Millennials and Gen Z Locked Out: Canada's Homeownership Crisis Deepens

May 6, 2024
Markets

Millennials and Gen Z Locked Out: Canada's Homeownership Crisis Deepens

Recent reports indicate a significant decline in homeownership among millennials and Gen Z in Canada. According to a new report from Moody’s Analytics, homeownership rates have been steadily falling since their peak in 2011, particularly affecting younger Canadians.

Sebastian Mintah, author of the report, stated, "Once a key milestone on the journey to adulthood, homeownership has become increasingly elusive, particularly for millennials and gen z." The challenges facing these generations are multifaceted, including higher interest rates, inflation, and a competitive housing market.

The Royal Bank of Canada has found that higher borrowing costs have reduced potential homeowners' budgets by 22 per cent since the first quarter of 2022. Home prices, however, have only seen a marginal decrease of 1.8 per cent. RBC assistant chief economist Robert Hogue commented on the situation, saying, "The ability of many Canadians to get into the housing market has greatly diminished."

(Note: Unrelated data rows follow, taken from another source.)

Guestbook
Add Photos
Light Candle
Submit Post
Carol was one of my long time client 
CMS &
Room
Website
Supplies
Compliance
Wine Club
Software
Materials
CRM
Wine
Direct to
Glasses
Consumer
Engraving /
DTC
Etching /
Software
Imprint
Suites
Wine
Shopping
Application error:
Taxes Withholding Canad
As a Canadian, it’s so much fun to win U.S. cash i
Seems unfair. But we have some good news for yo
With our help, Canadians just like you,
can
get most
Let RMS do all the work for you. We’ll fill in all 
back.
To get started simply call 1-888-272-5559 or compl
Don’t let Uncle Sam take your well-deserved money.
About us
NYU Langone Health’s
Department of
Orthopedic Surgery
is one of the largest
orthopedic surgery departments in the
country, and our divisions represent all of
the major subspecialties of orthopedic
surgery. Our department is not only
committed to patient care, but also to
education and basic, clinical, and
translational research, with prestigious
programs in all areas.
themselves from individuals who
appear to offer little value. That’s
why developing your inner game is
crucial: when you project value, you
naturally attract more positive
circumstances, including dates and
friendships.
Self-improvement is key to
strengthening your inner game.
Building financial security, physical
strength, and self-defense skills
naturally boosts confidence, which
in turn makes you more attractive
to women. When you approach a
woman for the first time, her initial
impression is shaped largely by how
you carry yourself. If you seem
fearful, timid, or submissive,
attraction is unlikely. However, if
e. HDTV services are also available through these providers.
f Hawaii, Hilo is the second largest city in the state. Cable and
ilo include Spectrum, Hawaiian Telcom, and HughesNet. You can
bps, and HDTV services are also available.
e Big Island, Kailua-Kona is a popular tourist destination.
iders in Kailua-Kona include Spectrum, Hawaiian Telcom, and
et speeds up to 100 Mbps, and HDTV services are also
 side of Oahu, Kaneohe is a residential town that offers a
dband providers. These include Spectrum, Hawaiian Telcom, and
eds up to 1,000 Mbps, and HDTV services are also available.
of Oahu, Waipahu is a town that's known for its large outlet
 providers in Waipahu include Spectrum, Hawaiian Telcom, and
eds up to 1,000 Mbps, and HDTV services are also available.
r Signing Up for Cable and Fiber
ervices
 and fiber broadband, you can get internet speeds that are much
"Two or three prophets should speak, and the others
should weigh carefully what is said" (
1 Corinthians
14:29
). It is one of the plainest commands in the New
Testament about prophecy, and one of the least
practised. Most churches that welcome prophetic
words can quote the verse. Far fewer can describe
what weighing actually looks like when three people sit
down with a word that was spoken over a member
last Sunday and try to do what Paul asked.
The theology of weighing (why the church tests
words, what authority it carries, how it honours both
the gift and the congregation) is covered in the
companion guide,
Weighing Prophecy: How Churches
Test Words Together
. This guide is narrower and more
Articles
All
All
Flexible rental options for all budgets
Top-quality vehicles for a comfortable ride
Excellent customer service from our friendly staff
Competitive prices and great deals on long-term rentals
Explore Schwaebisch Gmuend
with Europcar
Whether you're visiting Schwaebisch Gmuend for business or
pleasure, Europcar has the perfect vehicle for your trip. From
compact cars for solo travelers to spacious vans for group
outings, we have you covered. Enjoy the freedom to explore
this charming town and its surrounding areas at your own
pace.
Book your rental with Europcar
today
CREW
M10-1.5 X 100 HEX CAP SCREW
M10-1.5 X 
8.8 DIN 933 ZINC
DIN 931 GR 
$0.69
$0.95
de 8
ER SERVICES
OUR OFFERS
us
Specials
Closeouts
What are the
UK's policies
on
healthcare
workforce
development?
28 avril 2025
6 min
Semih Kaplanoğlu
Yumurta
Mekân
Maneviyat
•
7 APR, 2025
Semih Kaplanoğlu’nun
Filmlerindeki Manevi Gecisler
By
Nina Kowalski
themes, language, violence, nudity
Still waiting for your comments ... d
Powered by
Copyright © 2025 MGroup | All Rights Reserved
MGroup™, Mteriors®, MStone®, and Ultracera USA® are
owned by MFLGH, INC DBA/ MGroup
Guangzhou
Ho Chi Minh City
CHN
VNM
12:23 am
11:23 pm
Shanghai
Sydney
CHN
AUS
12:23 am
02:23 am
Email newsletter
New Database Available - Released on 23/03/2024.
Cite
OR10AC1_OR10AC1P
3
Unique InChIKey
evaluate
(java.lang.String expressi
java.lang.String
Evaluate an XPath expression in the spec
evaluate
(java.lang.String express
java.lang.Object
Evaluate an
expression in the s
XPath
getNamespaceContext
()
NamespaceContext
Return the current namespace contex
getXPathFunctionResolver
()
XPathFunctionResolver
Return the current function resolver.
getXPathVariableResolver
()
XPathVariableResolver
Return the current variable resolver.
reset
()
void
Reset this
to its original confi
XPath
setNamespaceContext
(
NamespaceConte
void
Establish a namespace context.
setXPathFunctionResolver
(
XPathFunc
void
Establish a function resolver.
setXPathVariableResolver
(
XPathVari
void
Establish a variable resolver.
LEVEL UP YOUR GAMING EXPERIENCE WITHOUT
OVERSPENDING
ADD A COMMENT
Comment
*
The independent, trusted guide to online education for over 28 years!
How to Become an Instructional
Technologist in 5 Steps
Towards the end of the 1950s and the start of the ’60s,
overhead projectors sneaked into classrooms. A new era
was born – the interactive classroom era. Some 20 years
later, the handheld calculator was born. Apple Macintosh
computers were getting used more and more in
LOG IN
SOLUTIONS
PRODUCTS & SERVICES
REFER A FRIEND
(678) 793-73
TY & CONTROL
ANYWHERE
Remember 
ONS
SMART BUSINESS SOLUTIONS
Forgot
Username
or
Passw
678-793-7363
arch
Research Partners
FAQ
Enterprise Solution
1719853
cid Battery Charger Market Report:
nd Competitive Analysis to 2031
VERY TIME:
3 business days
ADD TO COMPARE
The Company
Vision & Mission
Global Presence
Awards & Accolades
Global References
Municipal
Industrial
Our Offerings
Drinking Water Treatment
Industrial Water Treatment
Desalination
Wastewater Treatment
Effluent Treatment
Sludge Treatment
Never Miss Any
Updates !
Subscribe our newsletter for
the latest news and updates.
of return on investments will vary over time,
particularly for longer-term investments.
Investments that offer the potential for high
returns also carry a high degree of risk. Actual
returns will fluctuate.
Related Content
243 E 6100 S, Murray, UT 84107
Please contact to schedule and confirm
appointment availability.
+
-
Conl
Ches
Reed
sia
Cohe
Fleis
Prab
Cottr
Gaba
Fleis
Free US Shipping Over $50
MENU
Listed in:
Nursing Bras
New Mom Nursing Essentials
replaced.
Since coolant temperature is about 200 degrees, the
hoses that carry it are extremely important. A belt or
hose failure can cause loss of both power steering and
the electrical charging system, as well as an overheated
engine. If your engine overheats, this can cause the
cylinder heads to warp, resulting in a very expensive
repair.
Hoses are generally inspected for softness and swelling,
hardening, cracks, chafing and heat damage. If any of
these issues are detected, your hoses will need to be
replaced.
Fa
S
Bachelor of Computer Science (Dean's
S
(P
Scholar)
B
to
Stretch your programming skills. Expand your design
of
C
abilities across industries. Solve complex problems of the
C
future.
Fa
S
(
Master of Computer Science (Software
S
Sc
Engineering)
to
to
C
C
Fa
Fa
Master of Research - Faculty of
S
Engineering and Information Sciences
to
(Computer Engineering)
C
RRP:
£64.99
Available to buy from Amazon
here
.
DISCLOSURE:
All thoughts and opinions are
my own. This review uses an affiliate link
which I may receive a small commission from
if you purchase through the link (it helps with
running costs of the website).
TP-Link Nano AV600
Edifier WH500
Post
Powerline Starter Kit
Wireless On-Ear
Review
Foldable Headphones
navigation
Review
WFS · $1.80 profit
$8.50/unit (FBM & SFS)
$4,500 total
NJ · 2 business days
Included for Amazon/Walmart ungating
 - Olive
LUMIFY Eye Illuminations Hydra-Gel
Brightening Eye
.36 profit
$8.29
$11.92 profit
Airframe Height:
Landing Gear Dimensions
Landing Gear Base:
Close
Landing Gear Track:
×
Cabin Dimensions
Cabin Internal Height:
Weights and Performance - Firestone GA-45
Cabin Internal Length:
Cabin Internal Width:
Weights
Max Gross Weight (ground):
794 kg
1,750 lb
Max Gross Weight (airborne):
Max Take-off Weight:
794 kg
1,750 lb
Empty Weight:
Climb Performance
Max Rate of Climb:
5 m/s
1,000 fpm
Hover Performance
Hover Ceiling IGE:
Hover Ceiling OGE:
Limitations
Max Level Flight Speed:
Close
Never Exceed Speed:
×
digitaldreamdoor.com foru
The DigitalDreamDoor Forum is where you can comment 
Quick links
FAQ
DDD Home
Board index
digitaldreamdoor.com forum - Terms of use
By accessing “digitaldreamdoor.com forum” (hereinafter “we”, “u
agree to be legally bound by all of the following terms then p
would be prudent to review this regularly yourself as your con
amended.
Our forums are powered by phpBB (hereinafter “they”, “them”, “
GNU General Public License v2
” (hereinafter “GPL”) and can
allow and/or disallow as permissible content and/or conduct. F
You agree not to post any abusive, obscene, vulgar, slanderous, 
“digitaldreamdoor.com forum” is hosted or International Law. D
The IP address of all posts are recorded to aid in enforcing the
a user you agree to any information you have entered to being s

Census data from 2021 highlighted a surprising trend: people aged 25 to 39, who are typically first-time homebuyers, not only had the lowest homeownership rate but also experienced the most significant decline of all age groups since 2011. Factors contributing to this decline include higher education costs, tougher job requirements, and stagnant wage growth relative to housing prices.

Furthermore, Canada's population growth has not been matched by new housing developments, resulting in a severe housing supply deficit. National Bank of Canada economist Stéfane Marion pointed out that with one housing start for every 4.9 people entering the working-age population, "there is no precedent for a housing supply deficit of this magnitude."

The federal government has introduced "Canada’s housing plan," which aims to spur home construction, but the plan’s goal to build an additional two million homes by 2031 is considered "highly ambitious" by Toronto Dominion Bank economist Rishi Sondhi.

Economists also note potential divergences between the Bank of Canada and the United States Federal Reserve regarding interest rate policies. Bank of Montreal chief economist Douglas Porter suggests that the Bank of Canada could cut interest rates twice ahead of the Fed before experiencing substantial effects on the Canadian dollar.

As the situation unfolds, the decline in homeownership among younger Canadians raises questions about the long-term implications for the country's housing market and the ability of future generations to obtain what has long been considered a core element of financial stability and success in Canada.